Buddhism and self-defense

I think without knowing more about the specific situation and individual, it is impossible to judge whether this is a skillful action or not.

I would start off by saying that I agree with you broadly on gun rights and a right to self defense. I'm a believer in the Second Amendment as a guarantee of individual rights to guns. I don't believe that ahimsa requires letting an aggressor harm you or an innocent- there are examples form the jataka and Gandhi's thought that I think are applicable.

If you are carrying a weapon responsibly, you must train regularly in its use or else it becomes a liability- a source of false bravery and potentially the instrument of your own destruction, or of an innocent if used incorrectly. You can also neglect other techniques of self-defense that might prevent a confrontation from being necessary. Things can be replaced. Lives can not be. Do you spend as much time studying techniques of non-violent conflict resolution as you spend at the shooting range? Shooting guns is fun, but what about learning verbal self defense, awareness, victim profiling, aikido, etc.? Many people prepare themselves only for an 'all or nothing' scenario in which the threat is obvious, undeniable, and lethal- this is the vast minority of confrontations, I suspect.

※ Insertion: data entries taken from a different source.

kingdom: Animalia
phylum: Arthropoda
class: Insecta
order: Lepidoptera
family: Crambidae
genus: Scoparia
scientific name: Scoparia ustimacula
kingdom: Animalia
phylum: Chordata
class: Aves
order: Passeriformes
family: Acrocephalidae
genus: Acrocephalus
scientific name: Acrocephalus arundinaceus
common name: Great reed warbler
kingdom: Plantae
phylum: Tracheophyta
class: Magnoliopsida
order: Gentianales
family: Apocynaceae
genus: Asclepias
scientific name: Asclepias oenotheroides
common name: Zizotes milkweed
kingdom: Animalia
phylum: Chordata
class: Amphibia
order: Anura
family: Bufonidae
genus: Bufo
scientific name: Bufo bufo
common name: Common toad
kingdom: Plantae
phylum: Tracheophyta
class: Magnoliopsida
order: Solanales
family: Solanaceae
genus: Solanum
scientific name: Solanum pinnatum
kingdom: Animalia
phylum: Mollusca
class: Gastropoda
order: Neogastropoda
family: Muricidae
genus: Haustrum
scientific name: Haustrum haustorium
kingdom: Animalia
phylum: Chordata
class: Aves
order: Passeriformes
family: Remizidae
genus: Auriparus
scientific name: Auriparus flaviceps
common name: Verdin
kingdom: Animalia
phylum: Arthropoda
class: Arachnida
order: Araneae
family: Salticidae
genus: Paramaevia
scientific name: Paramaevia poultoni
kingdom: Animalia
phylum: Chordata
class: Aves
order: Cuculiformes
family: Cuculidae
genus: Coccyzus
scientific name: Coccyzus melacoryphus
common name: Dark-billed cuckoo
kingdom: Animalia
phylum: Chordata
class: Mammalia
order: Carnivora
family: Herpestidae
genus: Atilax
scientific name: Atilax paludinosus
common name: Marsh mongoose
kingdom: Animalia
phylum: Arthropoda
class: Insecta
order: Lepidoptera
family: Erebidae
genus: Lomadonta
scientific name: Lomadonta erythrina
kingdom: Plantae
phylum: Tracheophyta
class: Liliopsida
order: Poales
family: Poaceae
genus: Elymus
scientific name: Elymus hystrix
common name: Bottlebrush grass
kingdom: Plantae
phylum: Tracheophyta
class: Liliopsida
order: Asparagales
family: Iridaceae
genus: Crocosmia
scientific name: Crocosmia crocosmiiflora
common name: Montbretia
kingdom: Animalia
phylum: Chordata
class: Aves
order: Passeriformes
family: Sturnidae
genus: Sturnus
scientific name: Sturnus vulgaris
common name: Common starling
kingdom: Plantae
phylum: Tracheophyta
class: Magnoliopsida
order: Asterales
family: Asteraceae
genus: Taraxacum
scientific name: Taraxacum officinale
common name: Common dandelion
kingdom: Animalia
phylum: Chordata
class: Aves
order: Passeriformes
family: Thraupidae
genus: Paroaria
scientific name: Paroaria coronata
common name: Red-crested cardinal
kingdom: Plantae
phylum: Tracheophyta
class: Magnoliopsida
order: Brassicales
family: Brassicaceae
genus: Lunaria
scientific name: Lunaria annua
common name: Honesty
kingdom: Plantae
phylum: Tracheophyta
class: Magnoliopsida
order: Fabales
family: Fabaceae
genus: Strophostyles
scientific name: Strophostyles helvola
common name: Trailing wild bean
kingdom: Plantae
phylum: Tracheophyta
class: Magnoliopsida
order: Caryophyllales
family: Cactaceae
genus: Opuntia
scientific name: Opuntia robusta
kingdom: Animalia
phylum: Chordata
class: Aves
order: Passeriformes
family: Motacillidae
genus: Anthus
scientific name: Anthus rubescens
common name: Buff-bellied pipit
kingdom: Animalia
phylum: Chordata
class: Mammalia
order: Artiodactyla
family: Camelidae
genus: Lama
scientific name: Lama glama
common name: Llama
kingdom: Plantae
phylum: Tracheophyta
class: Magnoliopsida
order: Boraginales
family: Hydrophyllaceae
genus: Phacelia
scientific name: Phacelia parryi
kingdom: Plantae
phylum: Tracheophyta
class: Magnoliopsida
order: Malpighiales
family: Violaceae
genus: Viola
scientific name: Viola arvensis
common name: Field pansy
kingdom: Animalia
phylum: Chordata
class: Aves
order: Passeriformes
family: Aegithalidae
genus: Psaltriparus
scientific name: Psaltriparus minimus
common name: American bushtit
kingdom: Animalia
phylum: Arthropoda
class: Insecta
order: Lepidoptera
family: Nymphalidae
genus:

I also see a difference between self-defense in the home and out on the street. If you have a job that requires you to be in a dangerous area at dangerous times, that is one thing. If you have a paranoid assessment of the danger that you face every day, that is another. If you are carrying a gun, are you preparing yourself to retreat or de-escalate when the opportunity presents itself, or are you preparing yourself to escalate a situation into an armed confrontation?

It is easy to slip into a "war zone" mindset where you are preparing yourself for violence at any moment. I think that the number of actual situations in the world where this is true is very small, but the mindset can become established and hard to shake. We see numerous cases in the United States where people were shot not because they posed a threat, but because the people who shot them believed they lived in a more dangerous world than they really did.

So I think it comes down to: * How realistic is your assessment of the threats that you face? and * How are you preparing yourself, and are you taking sufficient measures to ensure that you don't become the source of violence rather than responding to it?